Patterns & Metaphors

Metaphors of meetings

Other Names:
Pattern language for participants
Configurative models of meetings
Meeting analogies
Template:
In a complex gathering people need to have some image through which to make sense of the event as a whole and of where it is going, and to help them to decide on how to participate in it. Whatever the images used they are needed to give a sense of continuity and context. Different people prefer one or more different images. It is easy to get locked into a conventional pattern of reflection about meetings. This blocks the opportunity offered by many metaphors and analogies to highlight alternative or complementary perspectives. These can be useful in suggesting more fruitful approaches, if only under special circumstances. Focus emerges as a consequence of an appropriate configuration of perspectives, people or groups within a meeting. To assist the exploration of the possibilities associated with configuration, it is also appropriate to note different kinds of configuration in use in other domains in the hope that they may offer clues to its significance in meetings.
It is useful to look at these as a kind of pattern language for participants. "Pattern" is a suggestive general term to describe any particular (and usually familiar) way of organizing the flow of energies in a gathering. Patterns can be combined into a network within a "pattern language". Some of the resulting arrangements are "better" than others, and the challenge is to find arrangements which enhance the hidden quality which makes them "feel right" in a given set of circumstances.
[1. Macro-patterns include:] Conference, fair, market/bazaar, agora/forum, symposium, workshop, demonstration, drama show, reception, exhibition, court, festival, lecture, pilgrimage, passion play, ceremony/ritual, panel session, sharing, brainstorming, songfest, games, holiday camp, contest, public blessing, celebration, discussion, group meditation, carnival, show/music hall, majlis, dance, happening, procession, retreat, audio-visual.
[2. Micro-patterns include:] Talking to speaker, speaking to group, sharing with another, protesting, learning, coffee table discussion, swapping information, lobbying/persuading, having fun, changing, distributing papers, receiving documents, show and tell, meeting new people, non- verbal experience.
[3. Role patterns:] Many of the above patterns are "activated" only by the presence of people playing appropriate roles.
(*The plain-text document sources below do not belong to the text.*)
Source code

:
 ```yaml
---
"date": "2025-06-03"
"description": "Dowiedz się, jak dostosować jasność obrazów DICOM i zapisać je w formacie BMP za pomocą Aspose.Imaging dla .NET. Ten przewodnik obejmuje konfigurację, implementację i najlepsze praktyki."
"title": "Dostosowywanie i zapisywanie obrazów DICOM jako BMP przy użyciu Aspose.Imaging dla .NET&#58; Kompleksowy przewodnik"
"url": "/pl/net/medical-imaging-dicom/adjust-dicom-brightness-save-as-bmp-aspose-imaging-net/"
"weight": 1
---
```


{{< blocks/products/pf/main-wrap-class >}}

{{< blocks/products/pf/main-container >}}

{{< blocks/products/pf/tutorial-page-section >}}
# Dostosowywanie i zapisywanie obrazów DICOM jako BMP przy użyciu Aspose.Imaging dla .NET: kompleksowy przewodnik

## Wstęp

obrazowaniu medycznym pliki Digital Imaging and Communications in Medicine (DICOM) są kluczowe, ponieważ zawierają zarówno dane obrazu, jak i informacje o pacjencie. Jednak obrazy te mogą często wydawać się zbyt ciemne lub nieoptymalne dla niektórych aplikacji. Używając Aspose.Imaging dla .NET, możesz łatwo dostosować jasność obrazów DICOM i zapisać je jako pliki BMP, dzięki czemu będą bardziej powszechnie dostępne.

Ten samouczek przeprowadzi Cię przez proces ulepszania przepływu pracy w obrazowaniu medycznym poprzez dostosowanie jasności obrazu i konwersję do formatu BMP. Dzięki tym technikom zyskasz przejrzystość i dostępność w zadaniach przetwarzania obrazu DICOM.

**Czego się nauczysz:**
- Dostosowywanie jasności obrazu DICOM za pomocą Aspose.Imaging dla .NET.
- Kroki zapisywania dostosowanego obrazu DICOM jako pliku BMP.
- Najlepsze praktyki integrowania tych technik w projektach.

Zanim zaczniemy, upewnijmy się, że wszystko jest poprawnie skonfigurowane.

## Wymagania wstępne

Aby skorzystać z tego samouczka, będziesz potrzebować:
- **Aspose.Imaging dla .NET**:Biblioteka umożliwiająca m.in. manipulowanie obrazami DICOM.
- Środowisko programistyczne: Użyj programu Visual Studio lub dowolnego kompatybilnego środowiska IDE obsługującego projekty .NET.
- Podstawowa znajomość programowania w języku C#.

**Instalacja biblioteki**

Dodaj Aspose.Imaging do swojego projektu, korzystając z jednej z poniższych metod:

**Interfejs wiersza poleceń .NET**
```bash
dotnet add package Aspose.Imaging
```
People may take up these roles irrespective of the formal reason for their participation in the gathering and their performance may be more significant for the gathering than their concerns. These roles may in fact be considered as sub-patterns in their own right. They include: Speaker, listener, jester, facilitator, writer, therapist, devil's advocate, priest, sympathizer, strategist, rapporteur, interpreter, musician, creative artist, performer, "accompanying person", game organizer, child, ego stroker, agent provocateur, improviser, note-taker, critic, organizer, lobbyist, caterer, adviser, old person, fixer, presenter, animator, super-star, wise person, networker, mediator, handicapped, fan, appreciator, material arranger, discussant, ritualist, chairperson, security person, helper.
[4. Pattern concerns:] People participate in events because of "concerns" which they wish in some way to advance or promote. These concerns colour the energy content of the patterns through which they are expressed:
(a) Theoretical concerns, as represented by the intellectual disciplines of which, ungrouped, there are some 1,800.
(b) Substantive concerns, namely societal problems and conditions, typically including: population, inflation, unemployment, refugees, energy, environment, illiteracy, human rights.
(c) Aesthetic concerns, especially their expression and involving others in that expression: music, song, poetry, art, theatre, dance, textures, perfumes.
(d) Intangible experiential concerns: prayer, meditation, power, humour, risk, renewal, ego trip, other negative values, other positive values.